I think the general feeling in the particle physics community, at least, is that the next ten years or so in particular are critical. By now most of the theories in vogue now will have filtered through to the general public. In no particular order, beyond what comes to me first, they include Supersymmetry, (Walking) Technicolour, Extra-dimensional theories, various others such as "little Higgs" models, a few others that have been bouncing around for a while. The overriding theme of pretty much all of these theories is that they are expected to kick in somewhere within the scale that is about to be probed at the LHC. Thus, if they do not turn up -- which is a real possibility -- then we are at a bit of a quandary, and new ideas really will be needed. One or more of them could still be seen, of course.

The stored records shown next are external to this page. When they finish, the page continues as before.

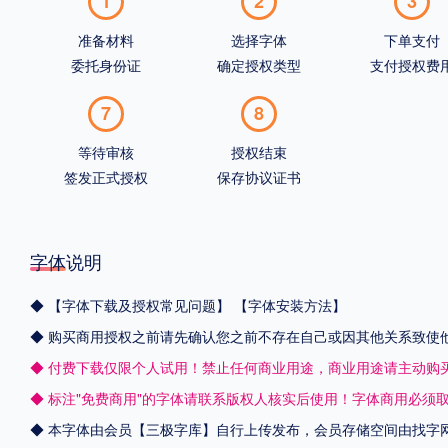
1
2
3
准备材料
选择字体
下单支付
委托身份证
确定授权类型
支付授权费
7
8
等待审核
授权结束
签发正式授权
保存协议证书
字体说明
◆
【字体下载及授权常见问题】
【字体安装方法】
◆ 购买商用授权之前请先确认您之前不存在自己或因其他关系致使
◆ 付费下载仅限个人试用！禁止任何商业用途，商业用途请主动购
◆ 标注"免费商用"的字体请联系版权人核实后使用！字体商用必须
◆ 本字体由会员【
三极字库
】自行上传发布，会员存储空间由找字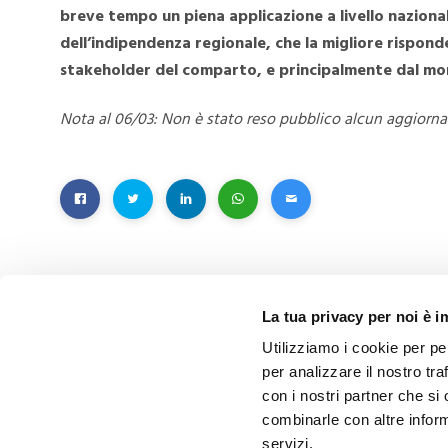
breve tempo un piena applicazione a livello nazional
dell’indipendenza regionale, che la migliore rispond
stakeholder del comparto, e principalmente dal mon
Nota al 06/03: Non è stato reso pubblico alcun aggiorn
La tua privacy per noi è 
PRECEDENTE
Utilizziamo i cookie per pe
Moretti Service & Consulting: uno spin
per analizzare il nostro tra
con i nostri partner che si
off aziendale dedicato alle esigenze di
combinarle con altre inform
comunicazione e marketing del
servizi.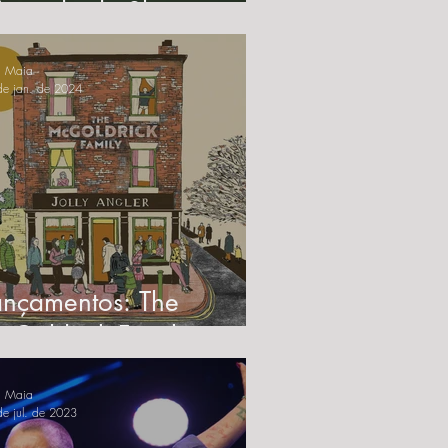
 Agenda de Shows
a Maia
de jan. de 2024
ançamentos: The
cGoldrick Family -
One for the Road"
a Maia
e jul. de 2023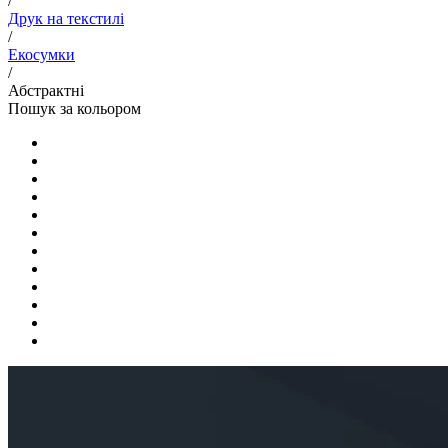
/
Друк на текстилі
/
Екосумки
/
Абстрактні
Пошук за кольором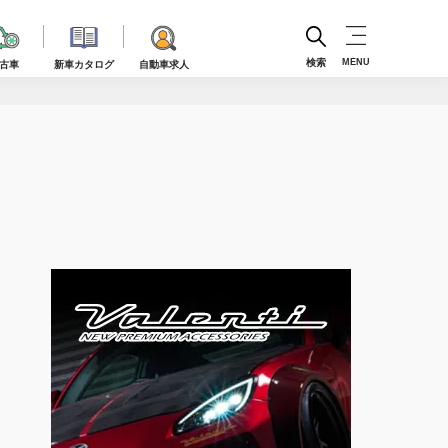
検索
MENU
古車
新車カタログ
自動車求人
】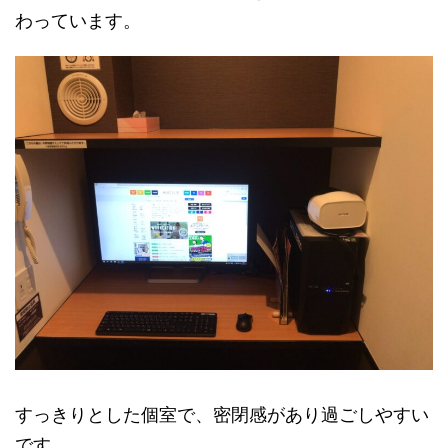
わっています。
すっきりとした個室で、密閉感があり過ごしやすい
です。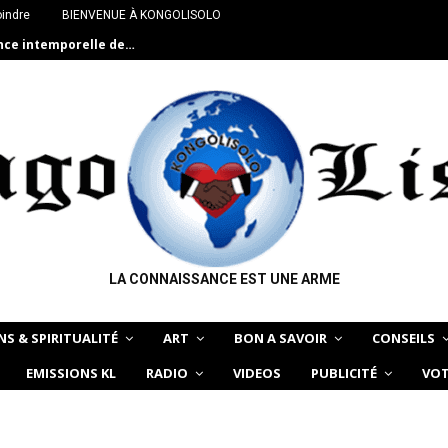
oindre
BIENVENUE À KONGOLISOLO
ance intemporelle de…
LA CONNAISSANCE EST UNE ARME
NS & SPIRITUALITÉ
ART
BON A SAVOIR
CONSEILS
EMISSIONS KL
RADIO
VIDEOS
PUBLICITÉ
VOT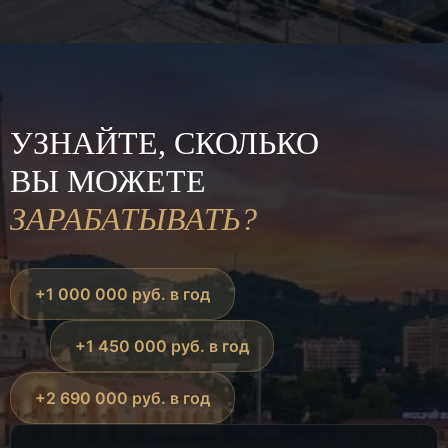
УЗНАЙТЕ, СКОЛЬКО
ВЫ МОЖЕТЕ
ЗАРАБАТЫВАТЬ?
+1 000 000 руб. в год
+1 450 000 руб. в год
+2 690 000 руб. в год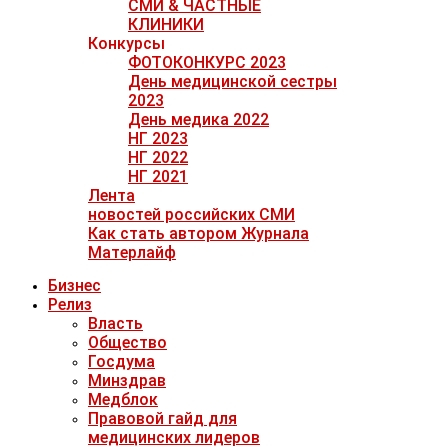
СМИ & ЧАСТНЫЕ
КЛИНИКИ
Конкурсы
ФОТОКОНКУРС 2023
День медицинской сестры
2023
День медика 2022
НГ 2023
НГ 2022
НГ 2021
Лента
новостей российских СМИ
Как стать автором Журнала
Матерлайф
Бизнес
Релиз
Власть
Общество
Госдума
Минздрав
Медблок
Правовой гайд для
медицинских лидеров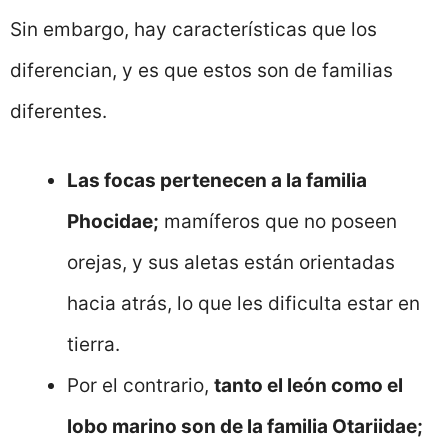
Sin embargo, hay características que los
diferencian, y es que estos son de familias
diferentes.
Las focas pertenecen a la familia
Phocidae;
mamíferos que no poseen
orejas, y sus aletas están orientadas
hacia atrás, lo que les dificulta estar en
tierra.
Por el contrario,
tanto el león como el
lobo marino son de la familia Otariidae;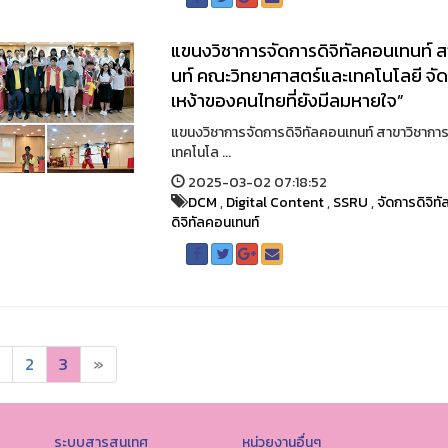
แขนงวิชาการจัดการดิจิทัลคอนเทนท์ 
นท์ คณะวิทยาศาสตร์และเทคโนโลยี จัดก
เหง้าของคนไทยที่ยังมีลมหายใจ”
แขนงวิชาการจัดการดิจิทัลคอนเทนท์ สาขาวิชาก
เทคโนโล ...
2025-03-02 07:18:52
DCM
,
Digital Content
,
SSRU
,
จัดการดิจิท
ดิจิทัลคอนเทนท์
2
3
»
ระบบสารสนเทศ
หน่วยงานอื่นๆ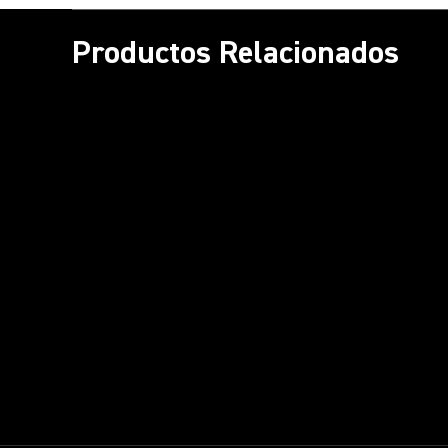
Productos Relacionados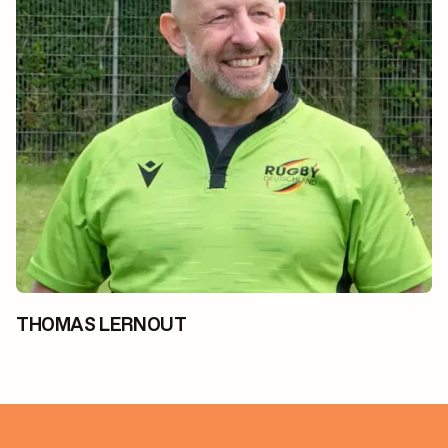
THOMAS LERNOUT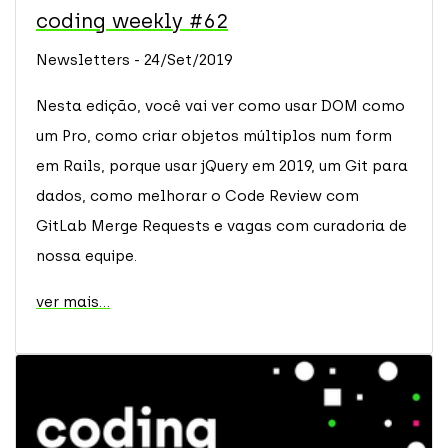
coding weekly #62
Newsletters - 24/Set/2019
Nesta edição, você vai ver como usar DOM como
um Pro, como criar objetos múltiplos num form
em Rails, porque usar jQuery em 2019, um Git para
dados, como melhorar o Code Review com
GitLab Merge Requests e vagas com curadoria de
nossa equipe.
ver mais...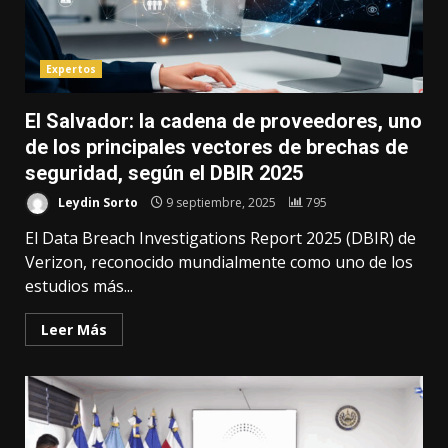
Expertos
El Salvador: la cadena de proveedores, uno
de los principales vectores de brechas de
seguridad, según el DBIR 2025
Leydin Sorto
9 septiembre, 2025
795
El Data Breach Investigations Report 2025 (DBIR) de
Verizon, reconocido mundialmente como uno de los
estudios más...
Leer Más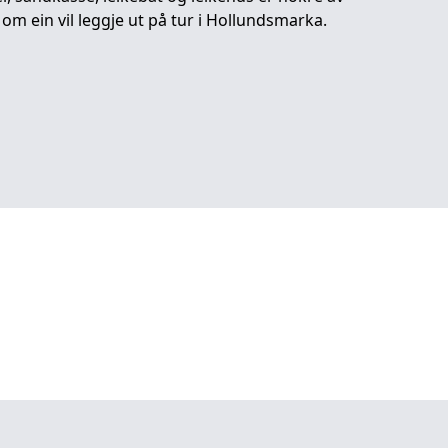
 om ein vil leggje ut på tur i Hollundsmarka.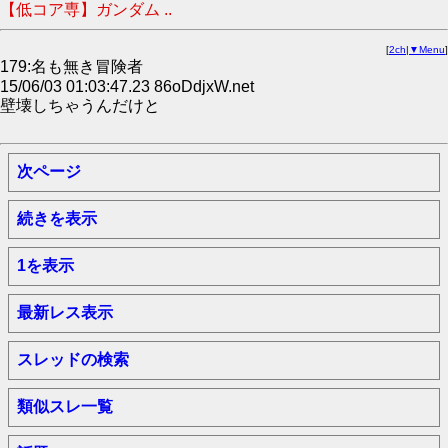
【低コア専】ガンダム ..
[
2ch
|
▼Menu
]
179:名も無き冒険者
15/06/03 01:03:47.23 86oDdjxW.net
壁壊しちゃうんだけと
次ページ
続きを表示
1を表示
最新レス表示
スレッドの検索
類似スレ一覧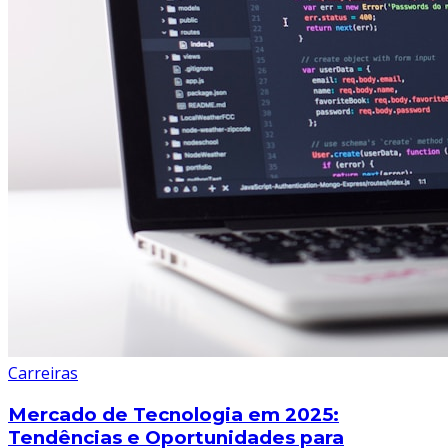
Carreiras
Mercado de Tecnologia em 2025:
Tendências e Oportunidades para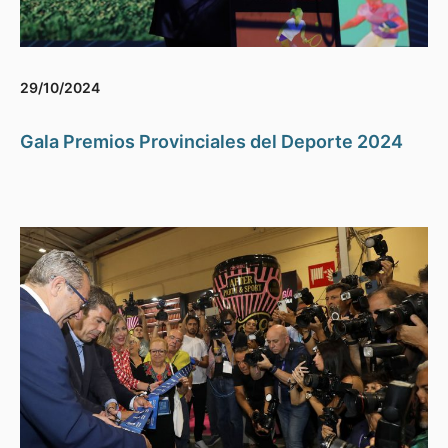
29/10/2024
Gala Premios Provinciales del Deporte 2024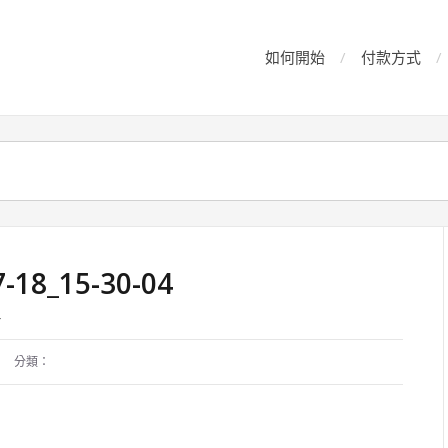
如何開始
付款方式
7-18_15-30-04
4
分類：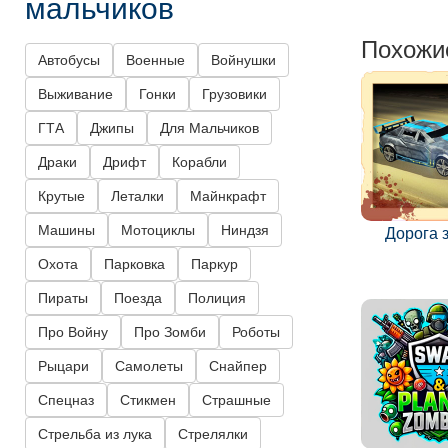
мальчиков
Похожи
Автобусы
Военные
Войнушки
Выживание
Гонки
Грузовики
ГТА
Джипы
Для Мальчиков
Драки
Дрифт
Корабли
Крутые
Леталки
Майнкрафт
Машины
Мотоциклы
Ниндзя
Дорога 
Охота
Парковка
Паркур
Пираты
Поезда
Полиция
Про Войну
Про Зомби
Роботы
Рыцари
Самолеты
Снайпер
Спецназ
Стикмен
Страшные
Стрельба из лука
Стрелялки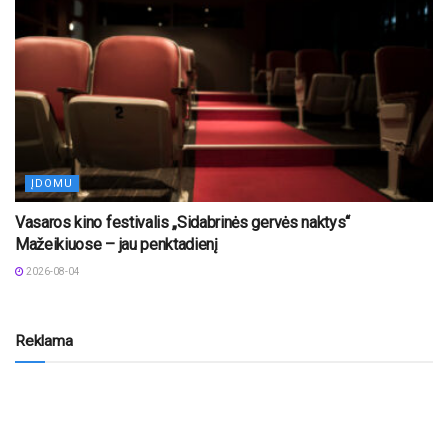
ĮDOMU
Vasaros kino festivalis „Sidabrinės gervės naktys“
Mažeikiuose – jau penktadienį
2026-08-04
Reklama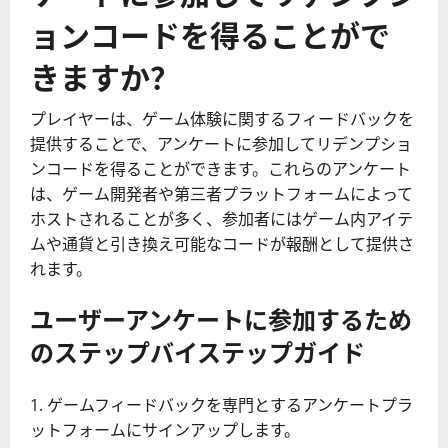
ョンコードを得ることがで
きますか？
プレイヤーは、ゲーム体験に関するフィードバックを
提供することで、アンケートに参加してリデンプショ
ンコードを得ることができます。これらのアンケート
は、ゲーム開発者や第三者プラットフォームによって
ホストされることが多く、参加者にはゲーム内アイテ
ムや通貨と引き換え可能なコードが報酬として提供さ
れます。
ユーザーアンケートに参加するため
のステップバイステップガイド
ゲームフィードバックを専門とするアンケートプラ
ットフォームにサインアップします。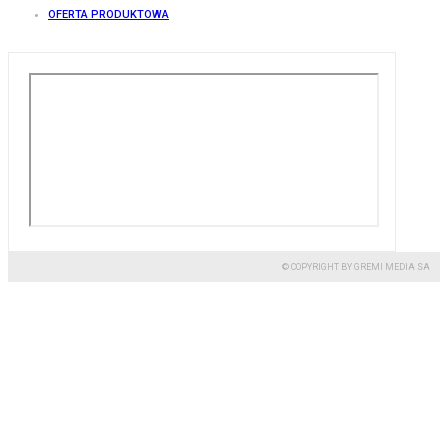
OFERTA PRODUKTOWA
© COPYRIGHT BY GREMI MEDIA SA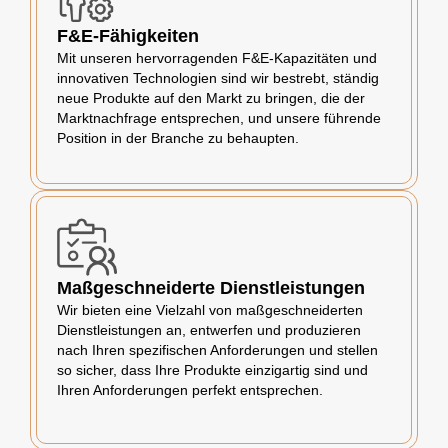
F&E-Fähigkeiten
Mit unseren hervorragenden F&E-Kapazitäten und
innovativen Technologien sind wir bestrebt, ständig
neue Produkte auf den Markt zu bringen, die der
Marktnachfrage entsprechen, und unsere führende
Position in der Branche zu behaupten.
Maßgeschneiderte Dienstleistungen
Wir bieten eine Vielzahl von maßgeschneiderten
Dienstleistungen an, entwerfen und produzieren
nach Ihren spezifischen Anforderungen und stellen
so sicher, dass Ihre Produkte einzigartig sind und
Ihren Anforderungen perfekt entsprechen.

In fact, that is the justification right there. The entire future of the field that has spent much of the last century or so advancing humanity's understanding of how our world works at the quantum level is either about to hit a brick wall for the first time in quite a while, or (to use another cliched phrase) the floodgates may well be about to open onto discovery after discovery. Both of these possibilities are exciting, although in different ways.

But then the point of diminishing returns is that they are far from diminished yet. Probably not even close -- or at least, hopefully not. There is still a huge amount to explore, and rather more than just 0.01% of physics. Whether we can or not with a feasible amount of money is another matter. Again, whether or not it is worth bothering probably depends on what is turned up at the LHC. If we find something "new", then it's probably justification to go to higher energy scales to, to really understand what is going on. If not, then I think there's a strong case for not just building an even bigger one (able to go to 100TeV, say, or about seven times more powerful than the current one), and instead it might be time to pause and explore a new direction.
The CERN experiments were funded by the governments around the world that now do so as a way for their populations to be happy they were part of some major breakthrough in our understanding of the way the reality we all exist in came to exist.

An interesting alternative reason for doing so would be the fear that through some other well funded but renegade facility someone we in the West consider an enemy might find in such experiments the means to develop a weapon against which we would be powerless to defend ourselves against.

This research started with the investigation of radioactivity and the later investigation of cosmic rays and anti-matter. Within less than half a decade it led to the development of the atomic bomb. Since then has anything really changed?